One of the most common ones abused today, is of course, dropbox.com. However, over the past 24 months, I formed a fantastic relationship with them that has proven extremely effective in getting the malware removed extremely quickly. One of the methods criminals such as those at hackforums.net, are using to get past this, is by setting up their own dedicated file hosts. Just some off the top of my head include;

filehold.net
litetb.com
dlandexe.com
exehost.net
wss-coding.com
zalil.ru
botz.in
rghost.net
dox.abv.bg
ge.tt
downloadexecute.com

I've been successful in getting a few suspended, and others not so successful (yet), thanks in part, to lack of co-operation from the likes of eNom, NameCheap and CloudFlare etc. Some that have been suspended, such as filehold.net, have re-appeared elsewhere and re-suspended, and as of 24-48 hours ago, re-appeared yet again.

The latest to be suspended, is dlandexe.com, which kept allowing and encouraging, malicious files to be uploaded (not surprising, the owner of the site is an active member of a blackhat forum).

The blackhat scanners these use to check if their file is detected, includes;

chk4me.com
elementscanner.net
my-avscan.net
metascan.org
scan4you.net

If you've not already got a block on the above file hosts, I'd strongly recommend you do so.
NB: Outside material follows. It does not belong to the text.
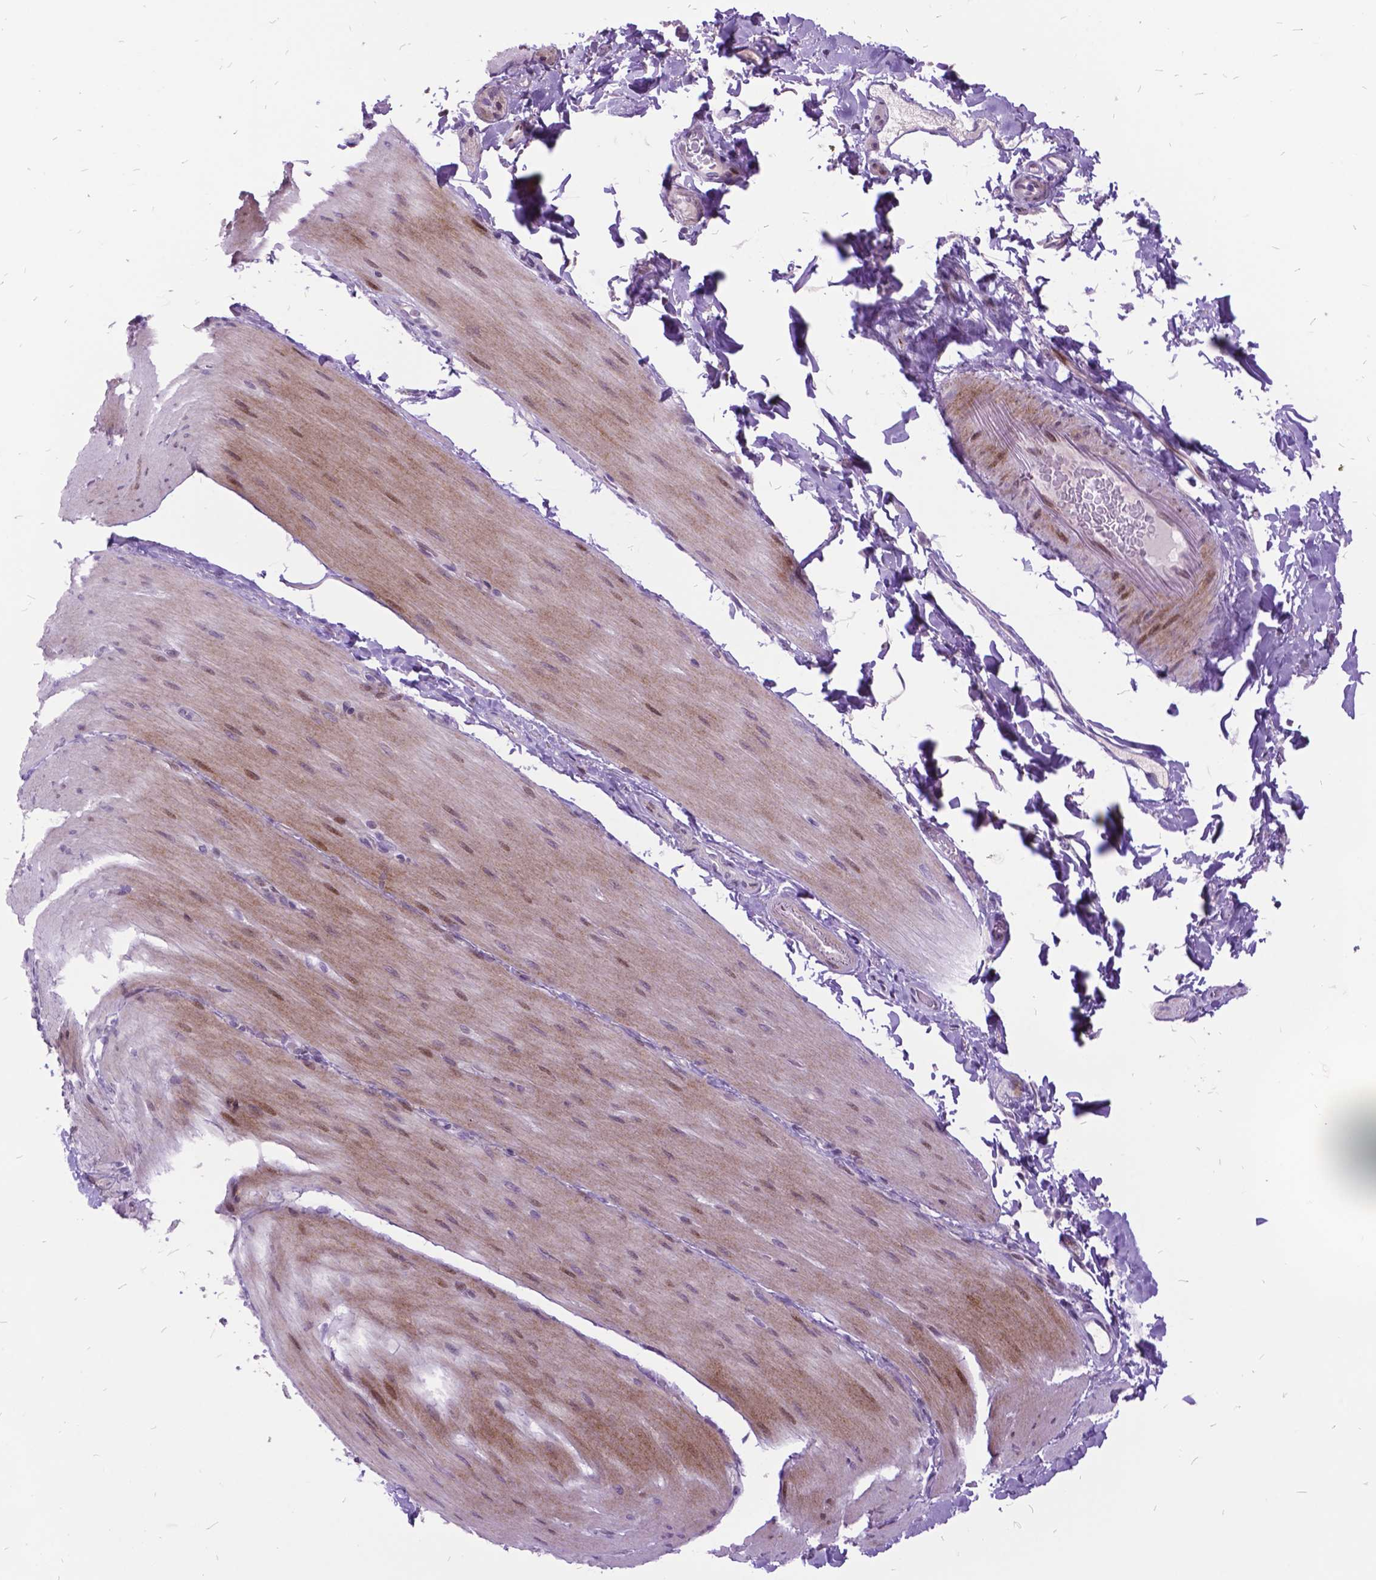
{"staining": {"intensity": "weak", "quantity": "25%-75%", "location": "cytoplasmic/membranous,nuclear"}, "tissue": "smooth muscle", "cell_type": "Smooth muscle cells", "image_type": "normal", "snomed": [{"axis": "morphology", "description": "Normal tissue, NOS"}, {"axis": "topography", "description": "Smooth muscle"}, {"axis": "topography", "description": "Colon"}], "caption": "Smooth muscle cells exhibit weak cytoplasmic/membranous,nuclear expression in about 25%-75% of cells in benign smooth muscle. The staining was performed using DAB (3,3'-diaminobenzidine) to visualize the protein expression in brown, while the nuclei were stained in blue with hematoxylin (Magnification: 20x).", "gene": "ITGB6", "patient": {"sex": "male", "age": 73}}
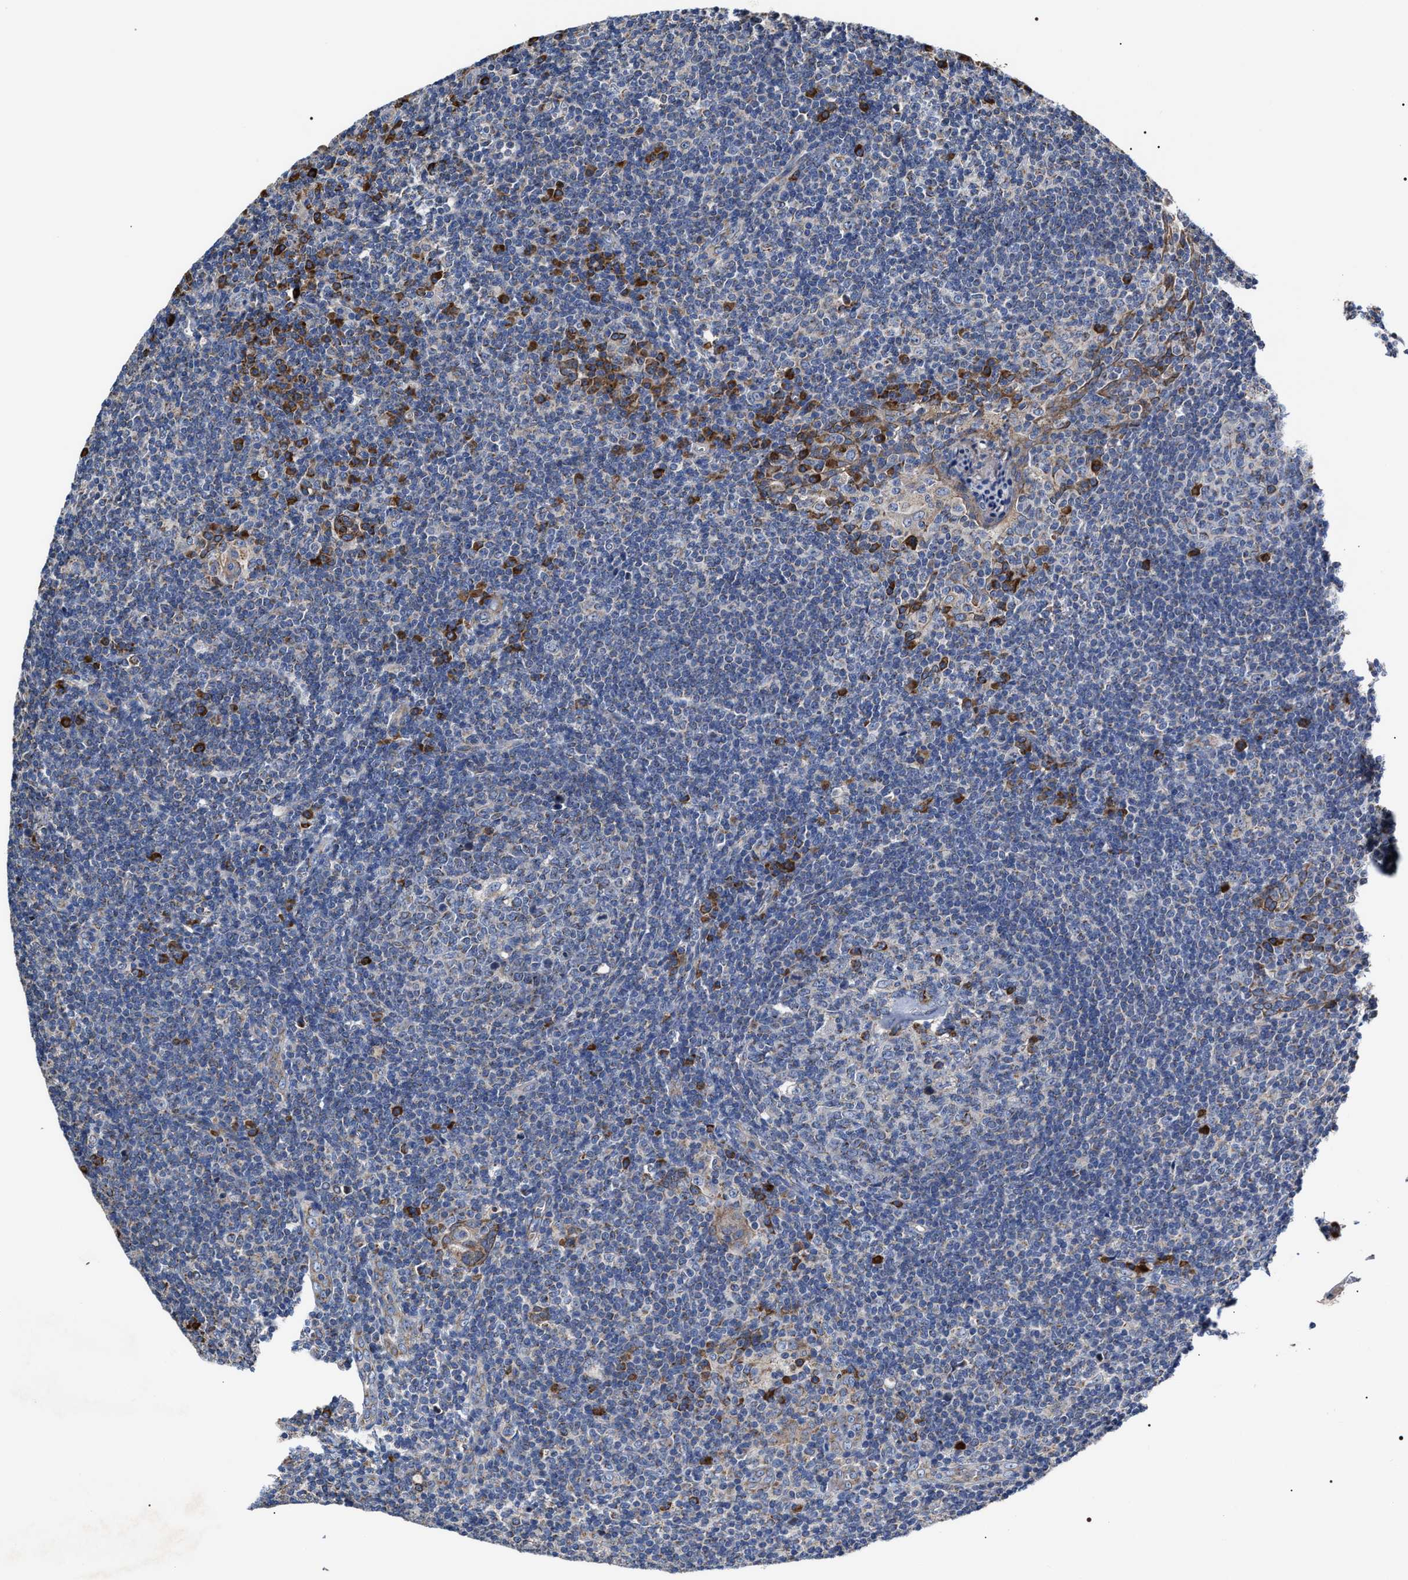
{"staining": {"intensity": "strong", "quantity": "<25%", "location": "cytoplasmic/membranous"}, "tissue": "tonsil", "cell_type": "Germinal center cells", "image_type": "normal", "snomed": [{"axis": "morphology", "description": "Normal tissue, NOS"}, {"axis": "topography", "description": "Tonsil"}], "caption": "Protein staining of normal tonsil exhibits strong cytoplasmic/membranous expression in approximately <25% of germinal center cells.", "gene": "MACC1", "patient": {"sex": "male", "age": 37}}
Other sites they're using, aside from dropbox.com, include;

sharesend.com
kiwi6.com
zippyshare.com
drop.st
filetolink.com
freewayhost.net
largedocument.com
mediafire.com
jumbofiles.com

3 comments:

Mike Peters said...

Hi,

Love what you're doing with HPHosts!

I represent FileToLink.com

We have a strict policy against users abusing our service to distribute malware, adware, viruses and copyrighted material.

Abuse complaints are handled immediately and the offending users are blocked for eternity.

We are in this for the long-haul.

Feel free to reach out to me directly or use the abuse link on our homepage to report abuse.

FileToLink is powered by real people, with a single goal - to create the world's best file sharing service.

Recently, we've begun taking extreme measures to ensure all uploads and downloads are done by registered users. Over the next few weeks, we will continue these efforts, to a point where we have documentation for every file exchange - requiring users to register before they can use our service.

Thanks again for your cooperation and feel free to reach out to us anytime!

MysteryFCM said...

Good to hear from you, and thank you.

Thank you also for indirectly bringing my attention to the horrid formatting Blogspot decided the post should be in.

Mike Peters said...

:-)

It's not that bad. It's readable.

Although I have to say we are feeling a lot of love to Tumblr lately.

If you're considering switching, definitely check them out!